- Born: February 13, 1931 Chios
- Died: May 20, 2019 (aged 88)
- Occupation(s): Journalist, editor
- Years active: 1957–2019
- Known for: Founding Neos Kosmos
- Relatives: Olympia Valance (granddaughter)

= Dimitri Gogos =

Greek-Australian journalist and editor (1931–2019)

Dimitri Gogos (13 February 1931 – 20 May 2019) was a Greek-Australian journalist and editor known for founding the Melbourne-based Greek community newspaper Neos Kosmos.

== Early life ==
Dimitri Gogos was born in Chios on February 13, 1931, to Greek immigrants from Asia-Minor. In 1950, he immigrated to Melbourne, Australia, where he worked as a waiter and busboy before finding work in various factories, including General Motors Holden. Gogos later reflected that he experienced discrimination as a Greek immigrant teenager in Australia.
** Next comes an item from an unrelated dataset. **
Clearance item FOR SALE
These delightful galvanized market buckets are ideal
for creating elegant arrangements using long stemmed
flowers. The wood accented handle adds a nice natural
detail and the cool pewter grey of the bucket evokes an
After working a stint at the Australia Post, he began working as a reporter and journalist in his spare time for publications like The Olympic Youth Club, The Australian Greek Review and The Australian Greek.

== Career ==
In 1957, Gogos bought the Greek Communist newspaper Australoellinas, and was its sole editor. He later founded his own newspaper Neos Kosmos. The first edition of Neos Kosmos was published on February 13, 1957, the occasion of Gogos' 26th birthday. Gogos was an advocate for Hellenic culture and the rights of Greek workers, and his political position greatly influenced Neos Kosmos.

== Personal life ==
He is the grandfather of Australian actress Olympia Valance.